Não é certo nos encastelarmos numa torre de marfim, nos trancarmos em uma redoma de vidro, a fim de tentarmos fugir das influências maléficas do mundo. Se fizermos isto, estaremos deixando de ser o “sal da terra”, pois, se por um lado, não recebemos influências maléficas, não estaremos exercendo o nosso papel de influenciar beneficamente o mundo. O que acontece se o sal perde o seu sabor? (Mateus 5:13)  Nosso exemplo maior, Cristo, não deixou de andar com publicanos, comer com pecadores, conversar com os rejeitados, impuros e excluídos da sociedade daquela época. Contudo, por outro lado, não podemos nos esquecer que o próprio Deus nos ordena a sermos santos e não nos contaminarmos com as coisas impuras do mundo, nem amarmos as coisas que o mundo oferece (Levítico 20:26; Mateus 6:24; Tito 2:12; Tiago 4:4; I Pedro 1:14-16; I João 2:15-17). Como resolver esta aparente contradição, este paradoxo? 

O discernimento espiritual deve ser buscado na própria fonte de toda a verdade, através da oração e do estudo da Palavra de Deus. A nossa própria vontade, o nosso próprio gosto não pode ser o parâmetro seguro pois, como já vimos, o coração do homem é enganoso. Voltando ao exemplo de Cristo, ele se misturava com pecadores sim, mas depois de passar noites inteiras em oração (Lucas 6:12). Ele, que era o Filho de Deus, não ousava entrar em contato com o pecado sem antes buscar forças para resistir a ele.

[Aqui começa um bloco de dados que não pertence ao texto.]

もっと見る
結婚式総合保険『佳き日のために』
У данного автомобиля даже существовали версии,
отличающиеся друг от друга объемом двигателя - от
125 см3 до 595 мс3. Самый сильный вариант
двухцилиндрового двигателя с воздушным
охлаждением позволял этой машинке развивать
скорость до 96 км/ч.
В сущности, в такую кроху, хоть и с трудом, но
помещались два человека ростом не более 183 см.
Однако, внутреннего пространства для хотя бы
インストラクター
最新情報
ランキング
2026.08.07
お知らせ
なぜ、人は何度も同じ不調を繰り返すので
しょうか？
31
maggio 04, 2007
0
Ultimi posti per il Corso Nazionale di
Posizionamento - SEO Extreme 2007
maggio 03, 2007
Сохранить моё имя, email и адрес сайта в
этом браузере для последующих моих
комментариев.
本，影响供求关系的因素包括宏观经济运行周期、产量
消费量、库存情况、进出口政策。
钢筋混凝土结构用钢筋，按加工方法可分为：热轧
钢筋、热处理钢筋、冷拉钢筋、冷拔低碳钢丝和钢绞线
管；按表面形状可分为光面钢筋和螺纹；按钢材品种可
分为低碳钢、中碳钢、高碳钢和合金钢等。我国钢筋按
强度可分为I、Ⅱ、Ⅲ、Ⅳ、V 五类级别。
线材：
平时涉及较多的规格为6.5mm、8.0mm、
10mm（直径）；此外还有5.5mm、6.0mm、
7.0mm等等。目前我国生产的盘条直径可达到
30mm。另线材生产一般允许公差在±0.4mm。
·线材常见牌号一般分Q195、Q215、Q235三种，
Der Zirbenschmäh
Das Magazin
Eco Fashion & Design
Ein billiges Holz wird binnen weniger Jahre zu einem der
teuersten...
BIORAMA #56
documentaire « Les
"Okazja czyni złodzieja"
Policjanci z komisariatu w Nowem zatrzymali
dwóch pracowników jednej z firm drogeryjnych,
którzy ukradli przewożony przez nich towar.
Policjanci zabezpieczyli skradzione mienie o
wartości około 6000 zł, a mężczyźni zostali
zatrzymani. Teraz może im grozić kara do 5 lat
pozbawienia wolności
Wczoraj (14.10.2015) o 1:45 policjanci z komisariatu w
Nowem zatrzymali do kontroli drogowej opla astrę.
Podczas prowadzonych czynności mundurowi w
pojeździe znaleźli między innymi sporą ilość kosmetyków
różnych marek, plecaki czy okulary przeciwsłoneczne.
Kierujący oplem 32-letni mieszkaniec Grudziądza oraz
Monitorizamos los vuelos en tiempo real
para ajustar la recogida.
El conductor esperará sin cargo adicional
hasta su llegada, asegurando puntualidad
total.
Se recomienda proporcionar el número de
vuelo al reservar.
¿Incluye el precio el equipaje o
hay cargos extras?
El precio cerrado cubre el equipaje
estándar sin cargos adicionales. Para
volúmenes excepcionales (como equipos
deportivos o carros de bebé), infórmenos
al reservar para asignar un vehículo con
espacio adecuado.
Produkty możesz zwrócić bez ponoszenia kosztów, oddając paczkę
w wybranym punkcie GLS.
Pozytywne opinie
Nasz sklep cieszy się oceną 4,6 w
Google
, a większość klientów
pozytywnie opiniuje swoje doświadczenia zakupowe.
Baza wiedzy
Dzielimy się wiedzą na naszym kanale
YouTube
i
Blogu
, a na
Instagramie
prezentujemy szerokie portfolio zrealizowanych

Será que não estamos querendo, neste aspecto, ser mais poderosos do que o próprio Jesus? Não estaríamos nós, quando se trata de nossas escolhas musicais, nos permitindo um contato com influências malignas sem antes nos revestirmos de “toda a armadura de Deus” (Efésios 6:11-13)? Seria muita presunção de nossa parte tentarmos fazer isto, não é? Isto sim, seria um grande pecado… (Tiago 4:16).

Assim, é evidente que precisamos ter cuidado em selecionar as músicas que ouvimos (sejam seculares ou não), bem como as letras que essas músicas nos transmitem; precisamos discernir que efeito este conjunto (letra e música) terá sobre a nossa mente e a nossa vida espiritual. Mas, da mesma forma, quando questionados sobre assuntos espirituais, precisamos fugir da resposta simplista de que, sendo da igreja, é certo, não sendo da igreja, é pecado. Conforme espero ter demonstrado, existem mais coisas que precisam ser consideradas na questão da música secular ou sacra. Cada música precisa ser analisada por si mesma, por seus valores, seus efeitos, seus resultados. Esses resultados, precisamos nos lembrar, tem conseqüências eternas!

Concluindo, diríamos que todas as escolhas musicais do cristão não devem estar rotuladas, mas precisam estar de acordo com Filipenses 4:8 “Quanto ao mais, irmãos, tudo o que é verdadeiro, tudo o que é honesto, tudo o que é justo, tudo o que é puro, tudo o que é amável, tudo o que é de boa fama, se há alguma virtude, e se há algum louvor, nisso pensai.”